- _What is expected_: Repeat the line that contains "另一种切变矩阵的定义为：" exactly, along with each following line up to and including the last line of the entries.

- _Material for the task_:
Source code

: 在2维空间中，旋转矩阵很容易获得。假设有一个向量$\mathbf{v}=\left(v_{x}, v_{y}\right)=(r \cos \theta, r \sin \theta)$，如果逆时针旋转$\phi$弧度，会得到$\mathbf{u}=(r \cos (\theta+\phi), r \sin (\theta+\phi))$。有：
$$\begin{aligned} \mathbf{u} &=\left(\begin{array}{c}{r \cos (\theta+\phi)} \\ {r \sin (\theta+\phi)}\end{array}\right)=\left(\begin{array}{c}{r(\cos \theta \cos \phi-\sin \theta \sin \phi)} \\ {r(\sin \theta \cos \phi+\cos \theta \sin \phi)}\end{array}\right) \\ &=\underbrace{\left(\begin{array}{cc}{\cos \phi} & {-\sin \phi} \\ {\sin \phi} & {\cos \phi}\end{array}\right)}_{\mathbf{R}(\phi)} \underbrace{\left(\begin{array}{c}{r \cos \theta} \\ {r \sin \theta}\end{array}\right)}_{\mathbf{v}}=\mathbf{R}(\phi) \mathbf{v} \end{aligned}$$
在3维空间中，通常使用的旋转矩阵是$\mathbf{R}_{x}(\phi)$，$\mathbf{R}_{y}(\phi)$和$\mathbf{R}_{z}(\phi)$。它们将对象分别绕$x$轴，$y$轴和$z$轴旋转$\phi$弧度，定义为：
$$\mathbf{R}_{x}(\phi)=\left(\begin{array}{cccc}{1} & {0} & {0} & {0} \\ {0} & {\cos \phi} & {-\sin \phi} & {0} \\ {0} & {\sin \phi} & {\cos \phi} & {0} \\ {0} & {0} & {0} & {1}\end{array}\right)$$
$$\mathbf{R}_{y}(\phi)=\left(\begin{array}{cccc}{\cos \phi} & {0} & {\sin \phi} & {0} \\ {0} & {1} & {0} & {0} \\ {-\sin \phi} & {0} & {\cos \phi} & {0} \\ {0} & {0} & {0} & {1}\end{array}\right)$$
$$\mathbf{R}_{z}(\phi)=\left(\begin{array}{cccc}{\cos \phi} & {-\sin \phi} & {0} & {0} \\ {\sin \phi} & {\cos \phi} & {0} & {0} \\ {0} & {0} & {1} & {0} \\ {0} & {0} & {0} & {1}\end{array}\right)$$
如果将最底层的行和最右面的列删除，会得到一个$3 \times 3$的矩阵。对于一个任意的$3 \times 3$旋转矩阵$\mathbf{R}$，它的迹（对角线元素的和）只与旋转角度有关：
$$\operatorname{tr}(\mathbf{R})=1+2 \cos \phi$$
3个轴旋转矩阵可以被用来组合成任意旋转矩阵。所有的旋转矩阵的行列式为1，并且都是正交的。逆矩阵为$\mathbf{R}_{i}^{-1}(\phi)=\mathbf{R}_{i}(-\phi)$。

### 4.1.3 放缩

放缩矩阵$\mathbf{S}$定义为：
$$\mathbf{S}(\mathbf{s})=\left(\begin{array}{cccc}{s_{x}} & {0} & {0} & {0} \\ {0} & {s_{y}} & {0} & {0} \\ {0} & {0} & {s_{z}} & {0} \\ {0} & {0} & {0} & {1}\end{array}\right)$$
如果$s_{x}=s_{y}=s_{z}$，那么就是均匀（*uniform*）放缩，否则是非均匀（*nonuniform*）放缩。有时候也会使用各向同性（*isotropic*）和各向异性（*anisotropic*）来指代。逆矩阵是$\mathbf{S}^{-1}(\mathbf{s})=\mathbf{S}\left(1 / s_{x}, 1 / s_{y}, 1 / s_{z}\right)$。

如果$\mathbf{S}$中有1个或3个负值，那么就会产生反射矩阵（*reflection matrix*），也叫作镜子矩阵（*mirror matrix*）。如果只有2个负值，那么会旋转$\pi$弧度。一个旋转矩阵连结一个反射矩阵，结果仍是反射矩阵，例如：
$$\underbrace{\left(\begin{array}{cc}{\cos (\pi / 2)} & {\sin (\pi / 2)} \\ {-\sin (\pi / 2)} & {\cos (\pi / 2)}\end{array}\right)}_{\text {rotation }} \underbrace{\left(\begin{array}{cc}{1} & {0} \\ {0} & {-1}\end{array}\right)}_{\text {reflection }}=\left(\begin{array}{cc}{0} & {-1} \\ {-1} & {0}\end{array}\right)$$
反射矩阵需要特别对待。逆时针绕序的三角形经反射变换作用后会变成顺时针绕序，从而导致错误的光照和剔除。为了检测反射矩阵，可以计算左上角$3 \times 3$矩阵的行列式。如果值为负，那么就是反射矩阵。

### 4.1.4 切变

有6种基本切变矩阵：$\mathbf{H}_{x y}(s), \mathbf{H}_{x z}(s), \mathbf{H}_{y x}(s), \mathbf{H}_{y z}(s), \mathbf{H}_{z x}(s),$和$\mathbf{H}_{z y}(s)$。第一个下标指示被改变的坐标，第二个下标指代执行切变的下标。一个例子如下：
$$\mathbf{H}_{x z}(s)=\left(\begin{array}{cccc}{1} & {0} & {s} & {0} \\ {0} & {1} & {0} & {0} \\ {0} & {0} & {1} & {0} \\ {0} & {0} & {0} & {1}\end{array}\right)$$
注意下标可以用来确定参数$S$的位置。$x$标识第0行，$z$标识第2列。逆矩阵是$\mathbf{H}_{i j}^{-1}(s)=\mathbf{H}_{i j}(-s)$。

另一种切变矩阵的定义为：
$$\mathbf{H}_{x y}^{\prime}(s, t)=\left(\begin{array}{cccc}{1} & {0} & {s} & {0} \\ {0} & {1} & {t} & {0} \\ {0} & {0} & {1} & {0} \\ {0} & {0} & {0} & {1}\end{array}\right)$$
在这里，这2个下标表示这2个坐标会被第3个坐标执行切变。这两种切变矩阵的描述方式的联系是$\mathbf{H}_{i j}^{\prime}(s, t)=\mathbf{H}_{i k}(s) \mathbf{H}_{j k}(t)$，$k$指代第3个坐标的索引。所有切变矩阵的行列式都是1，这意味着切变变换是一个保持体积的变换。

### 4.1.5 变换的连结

- _Result of the exercise_:
另一种切变矩阵的定义为：
$$\mathbf{H}_{x y}^{\prime}(s, t)=\left(\begin{array}{cccc}{1} & {0} & {s} & {0} \\ {0} & {1} & {t} & {0} \\ {0} & {0} & {1} & {0} \\ {0} & {0} & {0} & {1}\end{array}\right)$$
在这里，这2个下标表示这2个坐标会被第3个坐标执行切变。这两种切变矩阵的描述方式的联系是$\mathbf{H}_{i j}^{\prime}(s, t)=\mathbf{H}_{i k}(s) \mathbf{H}_{j k}(t)$，$k$指代第3个坐标的索引。所有切变矩阵的行列式都是1，这意味着切变变换是一个保持体积的变换。

### 4.1.5 变换的连结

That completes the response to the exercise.